Can anyone recommend a linux install that would be able to handle that? I don't want to setup a raid array necessairly, just have the main hard drive cloned onto the extra hard drive automatically (or as automated as possible).
If anyone is doing this already, let me know!
if [! -e "/mirror/etc" ]; then
echo "/mirror does not seem to be mounted."
rsync --archive --verbose --perms --delete --hard-links \
There are problems with raid like this though (you can end up with two copies of bad data). If that's your concern, then rsync as noted above is the way to go. Set up correctly, rsync will copy all files over during the first copy, then only changed files after that. You can set it up as a cron job once a day or a couple of times a day, and exclude files like log files.
I do both. Raid locally (mostly just because I can) and then I pretty much clone my entire drive offset every night. It's the offsite clone and archives that allow me to sleep at night.
It's all good and well mirroring a disk via rsync but what if the master disk fails? Can you just remove it, move the second disk to be the master and add a brand new disk as the new mirror?
This is something I have not found out how to do. With windows I run ghost every week to duplicate disks. If the main disk fails I just remove it and boot from the ghosted disk.
I cheated by cloning it like this:
Install Linux on the primary drive
Mirror the partition table and boot loader like this for IDE drives:
dd if=/dev/hda of=/dev/hdb bs=1k count=10
Or like this for SCSI or SATA drives:
dd if=/dev/sda of=/dev/sdb bs=1k count=10
Format the partitions on the secondary drive
I ended up installing ClarkConnect, which is working great. The only thing is that instead of showing two seperate hard drives, it shows one large volume (as in both drives together).
I don't know much about partitioning and just left the defaults in.
Is it possible to seperate the drives without having to re-install linux?
The only thing is that instead of showing two seperate hard drives, it shows one large volume (as in both drives together)
What is the size of the one volume? Is it the size of the two drives combined, or the size of only one drive?
With RAID mirroring you are NOT going to see two seperate volumes in the OS.
If the size of the volume is the size of both drives combined, sounds like you installed with RAID 0 (striping).
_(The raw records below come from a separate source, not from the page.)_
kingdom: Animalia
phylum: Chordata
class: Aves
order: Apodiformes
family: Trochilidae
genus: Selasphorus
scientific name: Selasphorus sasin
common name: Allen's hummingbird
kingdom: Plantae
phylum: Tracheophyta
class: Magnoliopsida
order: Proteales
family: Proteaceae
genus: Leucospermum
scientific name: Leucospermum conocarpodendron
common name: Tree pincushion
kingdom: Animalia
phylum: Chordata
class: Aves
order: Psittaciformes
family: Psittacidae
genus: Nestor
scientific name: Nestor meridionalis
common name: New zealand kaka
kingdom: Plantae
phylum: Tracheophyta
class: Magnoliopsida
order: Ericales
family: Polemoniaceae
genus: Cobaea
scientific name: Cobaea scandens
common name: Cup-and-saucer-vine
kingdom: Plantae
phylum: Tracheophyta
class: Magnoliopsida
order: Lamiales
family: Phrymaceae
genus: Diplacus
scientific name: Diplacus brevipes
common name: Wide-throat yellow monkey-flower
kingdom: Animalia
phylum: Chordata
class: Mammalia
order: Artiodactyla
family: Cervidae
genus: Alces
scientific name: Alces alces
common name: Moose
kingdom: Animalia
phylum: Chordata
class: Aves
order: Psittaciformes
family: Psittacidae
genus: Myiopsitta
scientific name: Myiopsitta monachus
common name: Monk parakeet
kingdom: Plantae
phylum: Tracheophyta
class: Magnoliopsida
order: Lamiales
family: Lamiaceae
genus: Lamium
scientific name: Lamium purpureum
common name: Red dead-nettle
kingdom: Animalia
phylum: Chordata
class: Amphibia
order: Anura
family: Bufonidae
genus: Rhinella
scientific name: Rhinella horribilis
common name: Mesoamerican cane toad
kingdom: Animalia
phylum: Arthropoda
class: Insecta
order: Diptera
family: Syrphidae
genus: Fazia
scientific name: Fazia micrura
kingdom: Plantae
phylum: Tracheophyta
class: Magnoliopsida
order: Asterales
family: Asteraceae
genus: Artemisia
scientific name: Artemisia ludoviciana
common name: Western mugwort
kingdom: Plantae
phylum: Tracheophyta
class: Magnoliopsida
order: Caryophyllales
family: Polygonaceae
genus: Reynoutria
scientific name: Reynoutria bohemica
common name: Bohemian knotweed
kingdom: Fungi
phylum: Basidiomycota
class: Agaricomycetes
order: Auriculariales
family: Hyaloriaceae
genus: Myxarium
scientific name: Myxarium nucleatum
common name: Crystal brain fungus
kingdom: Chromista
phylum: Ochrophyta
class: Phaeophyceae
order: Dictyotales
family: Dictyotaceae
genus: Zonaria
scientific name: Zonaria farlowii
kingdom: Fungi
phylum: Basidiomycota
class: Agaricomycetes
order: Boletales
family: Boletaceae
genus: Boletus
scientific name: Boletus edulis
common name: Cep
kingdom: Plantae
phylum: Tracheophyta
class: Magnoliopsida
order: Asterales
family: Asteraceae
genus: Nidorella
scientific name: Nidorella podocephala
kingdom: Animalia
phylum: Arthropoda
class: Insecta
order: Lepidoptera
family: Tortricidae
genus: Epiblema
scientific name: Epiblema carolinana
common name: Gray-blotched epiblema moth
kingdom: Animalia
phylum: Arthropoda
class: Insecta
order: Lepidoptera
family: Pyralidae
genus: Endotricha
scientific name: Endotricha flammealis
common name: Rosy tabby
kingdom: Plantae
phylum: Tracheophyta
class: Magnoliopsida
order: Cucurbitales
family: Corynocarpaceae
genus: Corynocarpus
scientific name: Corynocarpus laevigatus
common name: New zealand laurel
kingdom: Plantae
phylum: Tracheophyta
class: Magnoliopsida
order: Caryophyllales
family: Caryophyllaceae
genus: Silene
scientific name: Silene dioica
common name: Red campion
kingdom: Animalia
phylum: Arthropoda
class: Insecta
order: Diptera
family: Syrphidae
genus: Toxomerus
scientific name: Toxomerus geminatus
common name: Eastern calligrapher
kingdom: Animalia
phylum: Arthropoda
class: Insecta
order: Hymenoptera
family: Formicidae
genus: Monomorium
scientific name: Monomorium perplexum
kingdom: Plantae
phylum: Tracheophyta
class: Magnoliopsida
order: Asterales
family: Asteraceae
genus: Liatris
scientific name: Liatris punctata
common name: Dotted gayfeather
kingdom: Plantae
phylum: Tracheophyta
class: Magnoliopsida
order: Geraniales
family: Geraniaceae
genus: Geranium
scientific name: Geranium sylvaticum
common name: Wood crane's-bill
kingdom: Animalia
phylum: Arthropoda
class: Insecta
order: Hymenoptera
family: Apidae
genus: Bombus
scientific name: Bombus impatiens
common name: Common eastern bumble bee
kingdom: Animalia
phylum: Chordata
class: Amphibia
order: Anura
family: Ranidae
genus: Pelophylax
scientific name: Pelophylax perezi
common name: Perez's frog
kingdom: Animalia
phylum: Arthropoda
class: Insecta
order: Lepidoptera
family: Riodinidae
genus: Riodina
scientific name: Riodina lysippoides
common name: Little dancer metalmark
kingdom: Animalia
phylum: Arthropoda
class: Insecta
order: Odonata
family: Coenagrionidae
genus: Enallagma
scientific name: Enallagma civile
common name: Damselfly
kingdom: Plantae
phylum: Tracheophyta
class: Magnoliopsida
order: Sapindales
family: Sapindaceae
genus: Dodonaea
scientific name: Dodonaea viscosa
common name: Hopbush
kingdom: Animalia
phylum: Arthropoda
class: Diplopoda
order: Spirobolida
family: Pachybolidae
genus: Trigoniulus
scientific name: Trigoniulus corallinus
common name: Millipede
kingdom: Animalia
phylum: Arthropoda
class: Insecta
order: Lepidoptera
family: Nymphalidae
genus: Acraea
You wanted RAID 1 (mirroring). In that case, you'll have to start over.
Raid 0 is basically concatenation of drives - making a bunch of disjoint drives into one large drive. That's what you've done. It increases your disk size at the expense of probability of failure (your entire data is now dependent on two drives probability of failing instead of just one).
Raid 1 is effectively mirroring of two drives. If you have two 100 gig hard drives, your total space ends up being 100 gigs. Everything is written to both drives at the same time. The intention is that if one drive dies, the second drive will continue to work, you can pull the bad drive, stick in a new one, the good drive will replicate to the new drive and you're going again. How well this works in reality is debatable.
I would not use raid as a backup or archive practice. It's OK for mission critical servers across many drives but do not use raid as your primary backup method.
To prevent downtime and to secure your data from loss, you should use both RAID (software RAID 1, mirroring, is fine) and backup your data to something external to the server, preferrably offsite. If you can't back it up offsite, then onsite is better than nothing. RAID 1 with two internal drives, and a single USB drive with a cronjob setup to copy data, is usually sufficient.